O ministro da Casa Civil, Antonio Palocci, indicou nesta terça-feira a um grupo de ambientalistas, liderado pela ex-presidenciável e ex-ministra do Meio Ambiente, Marina Silva, que, ainda com pontos pendentes de acordo, a votação do Código Florestal pode ser novamente adiada. O debate e a votação estão agendados para esta terça no Plenário da Câmara dos Deputados.

De acordo com relato de Marina, entre os pontos ainda sem consenso estaria o trecho que estabelece que os proprietários de pequenos módulos rurais (de 20 a 400 hectares) poderão manter apenas o percentual de vegetação nativa que possuíam até 2008. A iniciativa acabaria por penalizar aqueles que cumpriram a legislação ambiental no passado, uma vez que o reflorestamento de áreas degradadas nesses módulos fiscais não seria obrigatório.

Também, entre os pontos polêmicos e que não teriam acordo, estaria a autorização para que agricultores que já cultivam em topos de morros e encostas, que são consideradas Áreas de Proteção Permanente (APP), possam manter plantios de interesse social, como alimentos, ou de baixo impacto.

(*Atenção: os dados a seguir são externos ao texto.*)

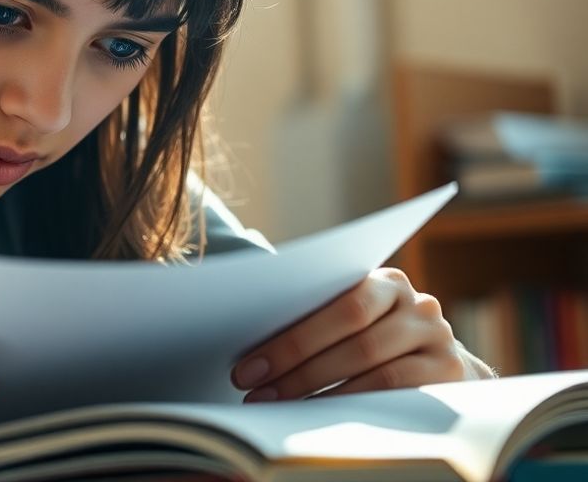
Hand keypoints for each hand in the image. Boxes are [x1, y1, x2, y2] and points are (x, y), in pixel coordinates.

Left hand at [231, 268, 494, 401]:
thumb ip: (316, 317)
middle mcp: (417, 305)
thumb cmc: (372, 337)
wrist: (437, 362)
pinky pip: (396, 391)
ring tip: (277, 404)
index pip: (338, 305)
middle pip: (354, 337)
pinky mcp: (450, 373)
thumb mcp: (351, 320)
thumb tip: (251, 350)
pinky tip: (320, 415)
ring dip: (318, 389)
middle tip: (255, 390)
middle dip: (296, 366)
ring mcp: (438, 338)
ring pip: (373, 365)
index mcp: (385, 281)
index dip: (290, 339)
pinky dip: (353, 404)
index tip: (246, 367)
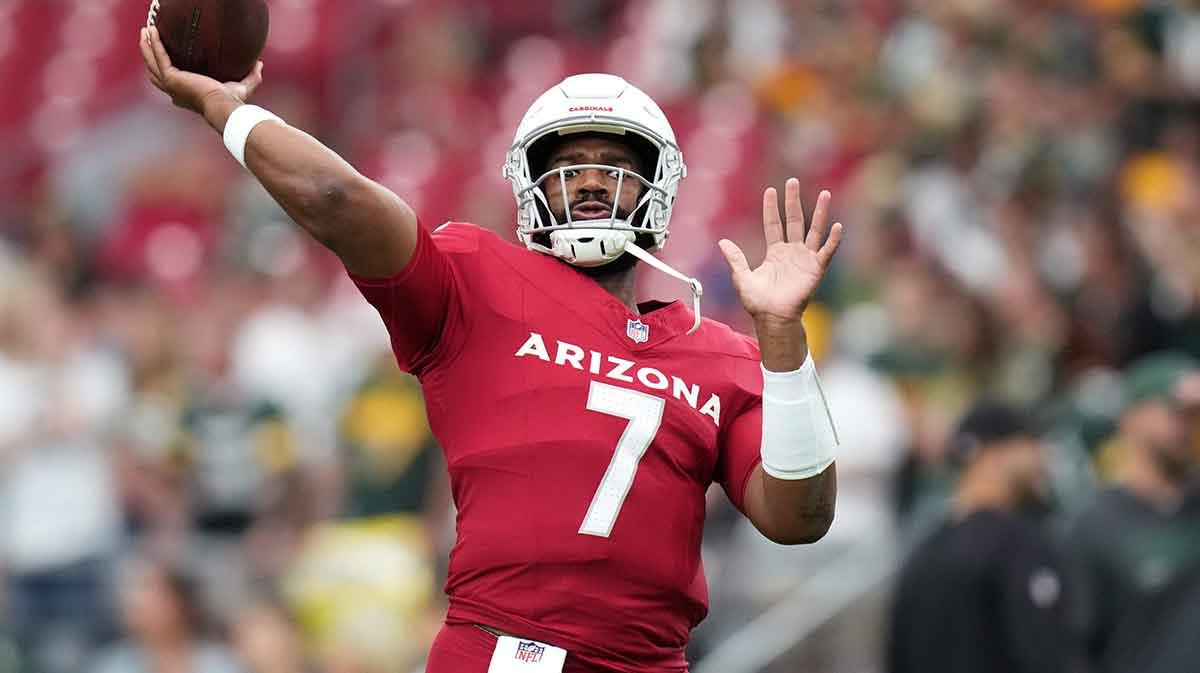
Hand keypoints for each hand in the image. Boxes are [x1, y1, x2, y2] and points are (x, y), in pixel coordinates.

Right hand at [139, 26, 261, 126]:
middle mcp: (175, 91)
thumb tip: (260, 63)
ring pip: (152, 62)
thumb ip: (251, 76)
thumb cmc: (233, 102)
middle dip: (149, 54)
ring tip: (146, 30)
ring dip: (146, 46)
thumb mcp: (243, 87)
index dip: (163, 69)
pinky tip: (152, 30)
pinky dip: (154, 43)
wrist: (225, 106)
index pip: (169, 82)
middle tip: (148, 37)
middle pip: (154, 71)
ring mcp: (171, 85)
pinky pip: (158, 56)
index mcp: (186, 94)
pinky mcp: (171, 77)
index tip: (163, 55)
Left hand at [718, 179, 843, 325]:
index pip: (773, 224)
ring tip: (825, 194)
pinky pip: (826, 251)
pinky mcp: (816, 269)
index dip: (771, 208)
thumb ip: (735, 259)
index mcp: (775, 252)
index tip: (770, 191)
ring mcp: (805, 259)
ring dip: (820, 212)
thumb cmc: (758, 302)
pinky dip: (832, 240)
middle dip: (793, 201)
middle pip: (795, 220)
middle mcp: (792, 251)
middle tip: (793, 182)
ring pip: (814, 230)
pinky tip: (837, 226)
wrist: (773, 318)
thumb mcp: (742, 278)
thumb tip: (722, 242)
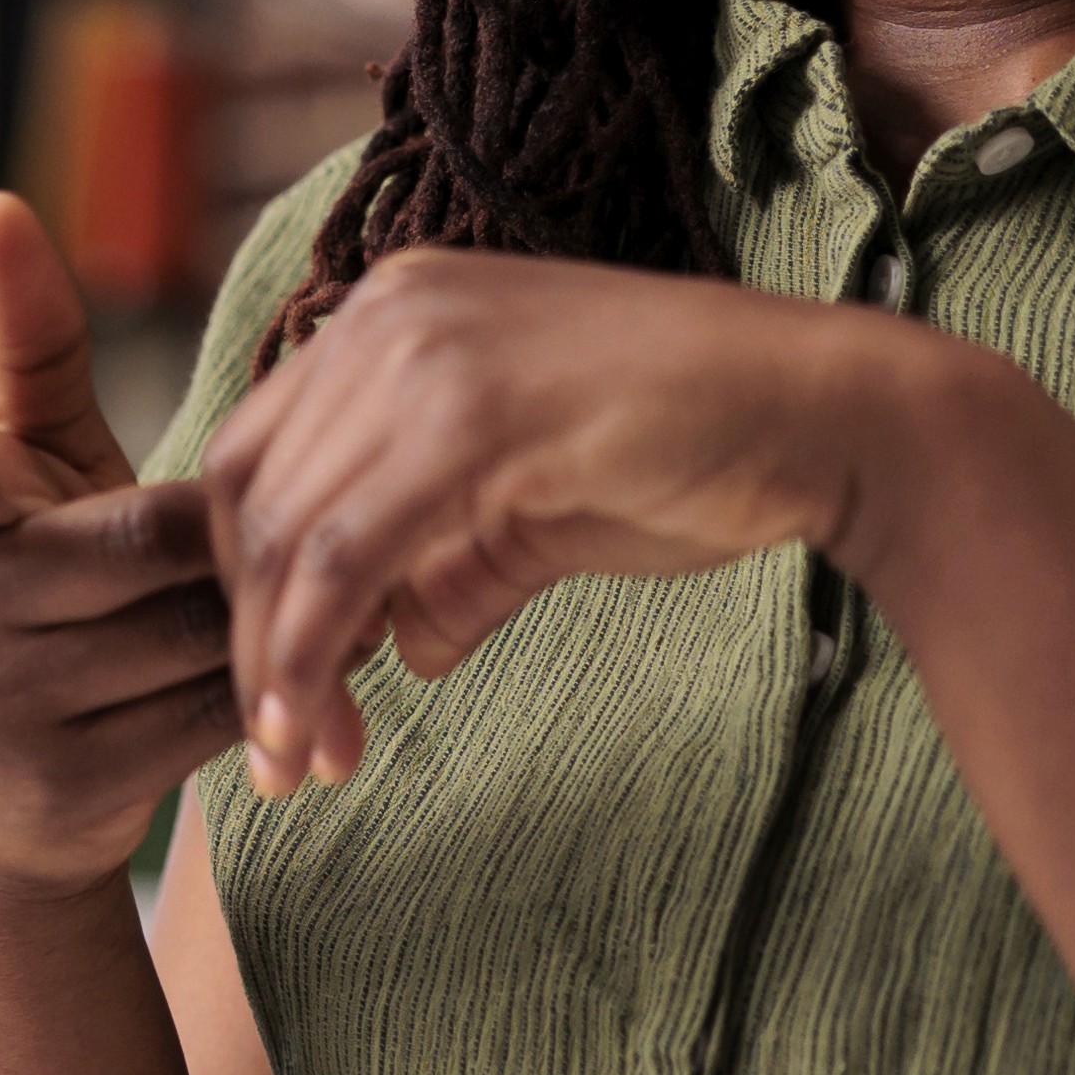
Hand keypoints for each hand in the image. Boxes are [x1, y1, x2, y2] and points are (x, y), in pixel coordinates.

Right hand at [0, 195, 242, 905]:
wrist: (11, 802)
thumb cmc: (36, 584)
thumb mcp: (26, 467)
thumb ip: (28, 346)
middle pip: (148, 539)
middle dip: (227, 535)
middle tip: (295, 517)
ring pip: (196, 626)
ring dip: (265, 609)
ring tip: (307, 588)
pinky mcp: (68, 783)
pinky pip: (216, 708)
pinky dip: (274, 686)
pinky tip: (300, 669)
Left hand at [203, 249, 891, 790]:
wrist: (826, 418)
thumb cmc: (693, 457)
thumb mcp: (531, 514)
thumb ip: (445, 565)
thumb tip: (392, 648)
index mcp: (392, 312)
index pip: (258, 457)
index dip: (248, 587)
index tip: (279, 695)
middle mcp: (388, 311)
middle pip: (248, 497)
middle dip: (249, 638)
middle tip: (284, 755)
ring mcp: (425, 349)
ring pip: (287, 535)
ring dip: (279, 667)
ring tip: (308, 763)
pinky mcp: (471, 413)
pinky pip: (346, 555)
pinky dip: (313, 654)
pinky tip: (331, 730)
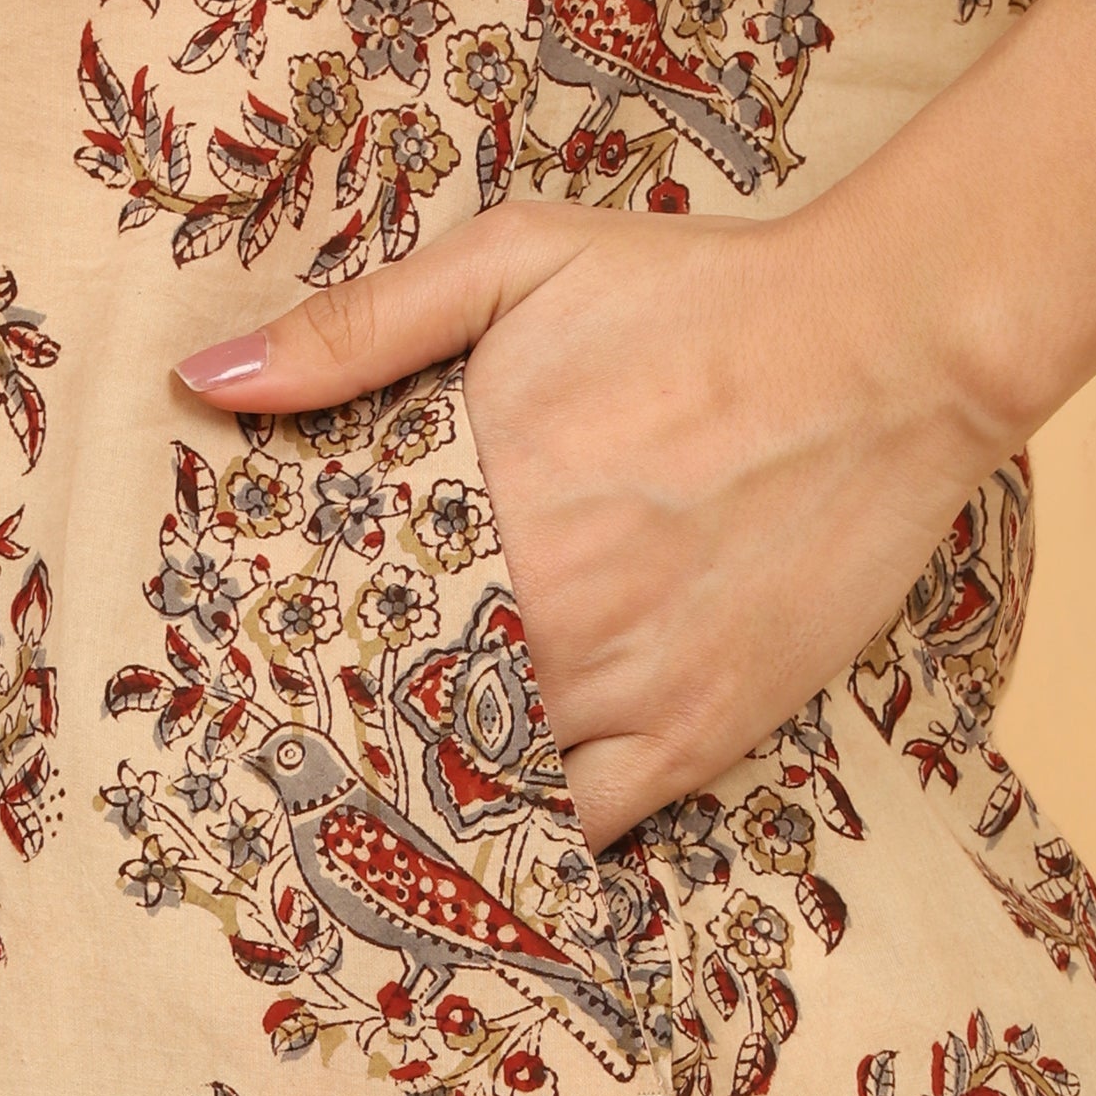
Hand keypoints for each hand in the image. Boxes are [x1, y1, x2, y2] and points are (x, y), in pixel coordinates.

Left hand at [174, 0, 1095, 851]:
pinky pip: (583, 827)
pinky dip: (530, 834)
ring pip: (479, 784)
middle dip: (341, 731)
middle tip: (290, 751)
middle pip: (391, 715)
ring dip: (426, 788)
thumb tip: (208, 381)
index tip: (244, 674)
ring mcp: (624, 690)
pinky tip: (493, 828)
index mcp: (473, 505)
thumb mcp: (517, 261)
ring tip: (369, 806)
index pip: (326, 622)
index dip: (278, 657)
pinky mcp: (698, 736)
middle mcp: (540, 617)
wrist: (887, 351)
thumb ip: (359, 327)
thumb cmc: (700, 298)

Após o encontro com Palocci, a ex-ministra minimizou ainda o anúncio feito há pouco pelo deputado Moreira Mendes (PPS-RO), coordenador da Frente Parlamentar da Agropecuária, de que o governo teria aceitado manter a isenção de reserva legal para propriedades de até quatro módulos rurais e que teria dado alvo para isentar também de produtores rurais, e não somente de agricultores familiares, a obrigatoriedade de serem recompostas Áreas de Proteção Pemanente (APPs) em cada propriedade. "Segundo o ministro Palocci, não tendo acordo, o governo vai trabalhar para que o Código Florestal não entre em votação. Vamos acreditar que o governo não é apenas a base parlamentar. Aqui, o ministro disse que não tem acordo", afirmou Marina Silva.

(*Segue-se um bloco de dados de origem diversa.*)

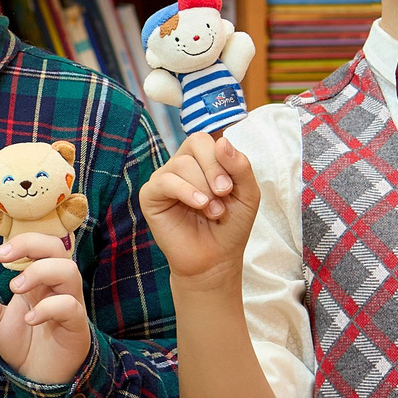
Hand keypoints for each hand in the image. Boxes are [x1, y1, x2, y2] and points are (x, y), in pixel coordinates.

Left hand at [0, 233, 92, 384]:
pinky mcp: (77, 326)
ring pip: (69, 271)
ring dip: (39, 272)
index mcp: (40, 281)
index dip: (23, 241)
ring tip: (14, 289)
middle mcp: (57, 288)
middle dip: (31, 245)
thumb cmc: (24, 345)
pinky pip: (70, 306)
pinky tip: (29, 319)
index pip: (41, 245)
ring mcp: (70, 304)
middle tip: (3, 258)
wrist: (40, 378)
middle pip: (58, 248)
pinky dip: (48, 308)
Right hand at [140, 133, 261, 290]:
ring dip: (203, 188)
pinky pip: (164, 181)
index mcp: (203, 160)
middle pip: (195, 143)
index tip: (230, 185)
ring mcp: (165, 179)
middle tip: (224, 194)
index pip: (207, 138)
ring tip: (213, 211)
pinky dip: (185, 191)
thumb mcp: (247, 194)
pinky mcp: (150, 196)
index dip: (220, 156)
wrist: (216, 258)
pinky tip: (199, 206)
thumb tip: (221, 141)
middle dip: (214, 168)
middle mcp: (182, 165)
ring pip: (182, 164)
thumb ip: (240, 166)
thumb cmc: (231, 226)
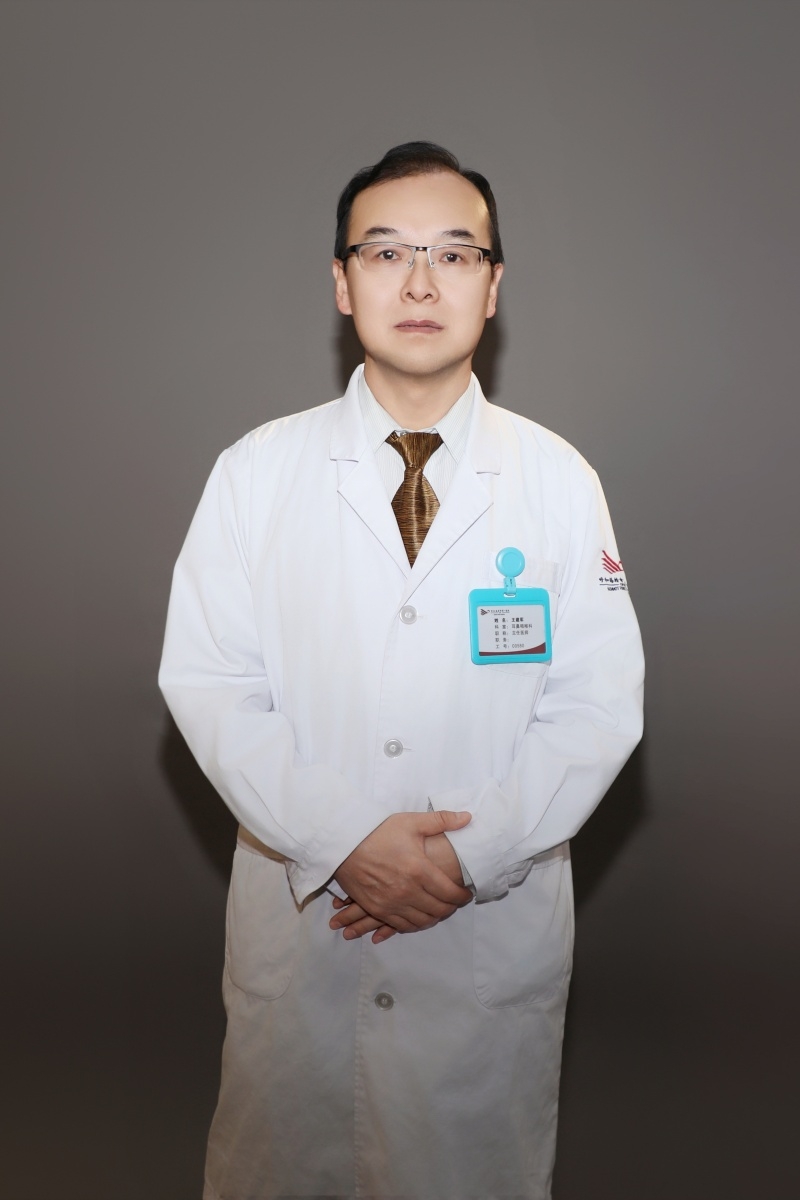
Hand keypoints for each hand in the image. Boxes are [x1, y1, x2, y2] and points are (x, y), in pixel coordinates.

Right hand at [331, 810, 471, 937]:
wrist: (344, 842)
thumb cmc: (378, 831)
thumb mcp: (411, 822)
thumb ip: (442, 820)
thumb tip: (468, 817)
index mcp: (419, 870)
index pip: (450, 893)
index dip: (462, 896)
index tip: (466, 893)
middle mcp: (407, 891)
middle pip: (439, 910)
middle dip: (452, 907)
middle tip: (455, 901)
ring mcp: (391, 903)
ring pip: (423, 921)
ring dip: (435, 917)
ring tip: (440, 909)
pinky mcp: (377, 909)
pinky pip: (402, 926)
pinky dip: (415, 925)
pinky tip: (420, 917)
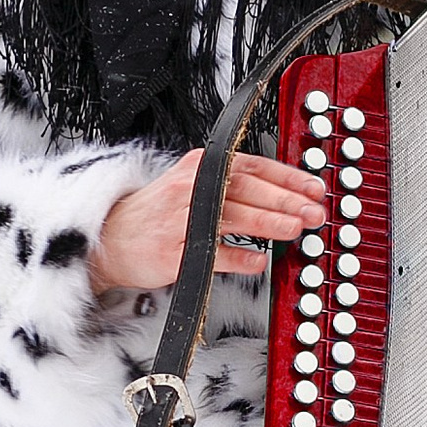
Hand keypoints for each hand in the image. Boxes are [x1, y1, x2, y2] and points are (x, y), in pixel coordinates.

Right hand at [89, 149, 324, 295]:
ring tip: (295, 231)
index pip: (251, 165)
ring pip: (233, 217)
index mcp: (200, 166)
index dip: (288, 177)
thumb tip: (284, 194)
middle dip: (286, 201)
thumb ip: (231, 185)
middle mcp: (190, 187)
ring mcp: (180, 219)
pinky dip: (240, 259)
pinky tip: (259, 261)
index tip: (315, 188)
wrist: (112, 239)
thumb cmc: (158, 214)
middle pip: (246, 188)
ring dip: (269, 224)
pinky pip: (214, 255)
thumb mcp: (192, 185)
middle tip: (314, 212)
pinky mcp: (173, 252)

Insatisfeito com o relatório apresentado na segunda-feira da semana passada pelo deputado Aldo Rebelo (PCdoB-SP) sobre o projeto de um novo Código Florestal para o País, o Palácio do Planalto fez um gesto simbólico e designou o ministro Antonio Palocci como o porta-voz do descontentamento do Executivo diante de uma "quebra de acordo" promovida pelo parlamentar.

De última hora, Rebelo incluiu temas polêmicos no texto, como, por exemplo, uma autorização para que governos estaduais e municipais possam promover desmatamentos caso a área seja de produção alimentar de "interesse social".

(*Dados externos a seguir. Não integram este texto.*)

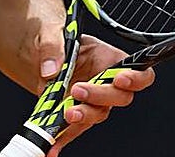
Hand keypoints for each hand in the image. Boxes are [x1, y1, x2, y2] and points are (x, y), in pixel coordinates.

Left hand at [44, 34, 155, 155]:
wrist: (36, 54)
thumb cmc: (52, 38)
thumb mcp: (50, 30)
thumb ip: (52, 45)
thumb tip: (51, 68)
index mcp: (109, 58)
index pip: (138, 72)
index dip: (136, 78)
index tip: (120, 79)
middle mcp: (105, 82)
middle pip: (118, 97)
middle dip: (100, 96)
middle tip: (78, 90)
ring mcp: (92, 100)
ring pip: (98, 114)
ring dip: (84, 116)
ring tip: (67, 113)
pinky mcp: (76, 112)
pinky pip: (74, 128)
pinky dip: (63, 137)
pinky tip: (54, 144)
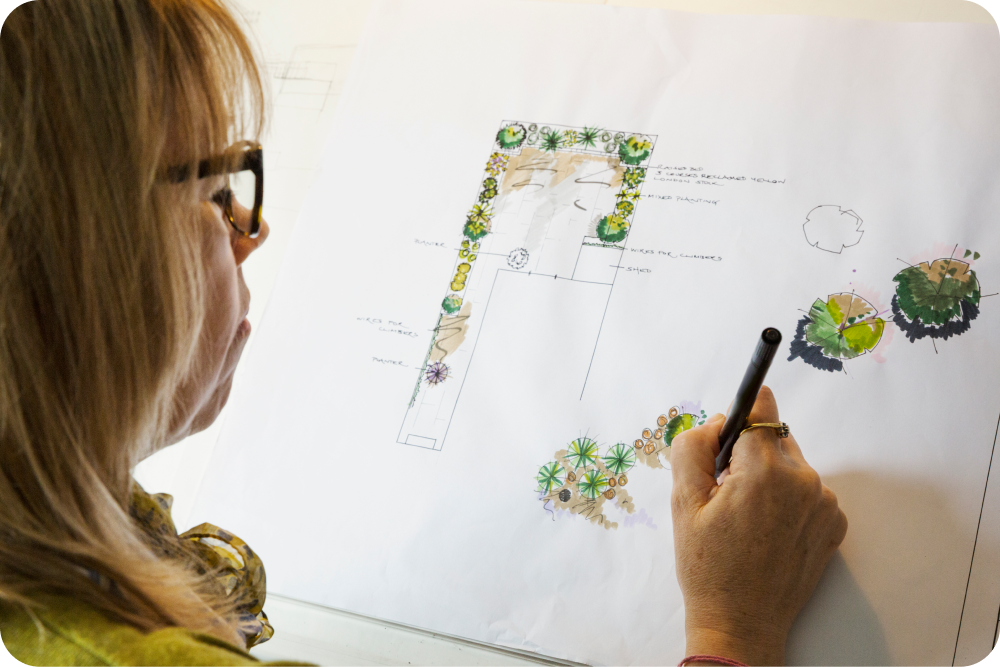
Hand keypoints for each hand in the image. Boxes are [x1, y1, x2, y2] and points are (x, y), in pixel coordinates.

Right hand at [670, 386, 847, 666]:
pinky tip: (766, 528)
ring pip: (791, 464)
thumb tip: (716, 421)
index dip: (740, 412)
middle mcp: (804, 482)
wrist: (741, 625)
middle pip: (773, 438)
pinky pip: (808, 491)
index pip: (760, 410)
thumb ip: (693, 447)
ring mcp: (824, 504)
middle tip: (724, 491)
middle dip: (748, 453)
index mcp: (765, 472)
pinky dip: (788, 499)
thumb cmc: (708, 568)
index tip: (734, 412)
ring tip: (745, 516)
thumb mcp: (683, 502)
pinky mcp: (834, 524)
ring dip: (769, 476)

Confira alguns dos pontos polêmicos do projeto de novo código florestal:

1. Topos de morros e encostas, que via de regra são Áreas de Proteção Permanente (APP), poderiam ser utilizados para plantio de culturas de interesse social, como alimentos, ou de baixo impacto.

2. O texto mais recente apresentado por Aldo Rebelo estabelece também que os proprietários de pequenos módulos rurais (de 20 a 400 hectares) poderão manter apenas o percentual de vegetação nativa que possuíam até 2008. A iniciativa acaba por penalizar aqueles que cumpriram a legislação ambiental no passado, uma vez que o reflorestamento de áreas degradadas nesses módulos fiscais não seria obrigatório.

3. O projeto daria ainda aval para que governos estaduais e municipais declarassem uma área como "interesse social" para produção de alimentos, abrindo brechas para mais desmatamento.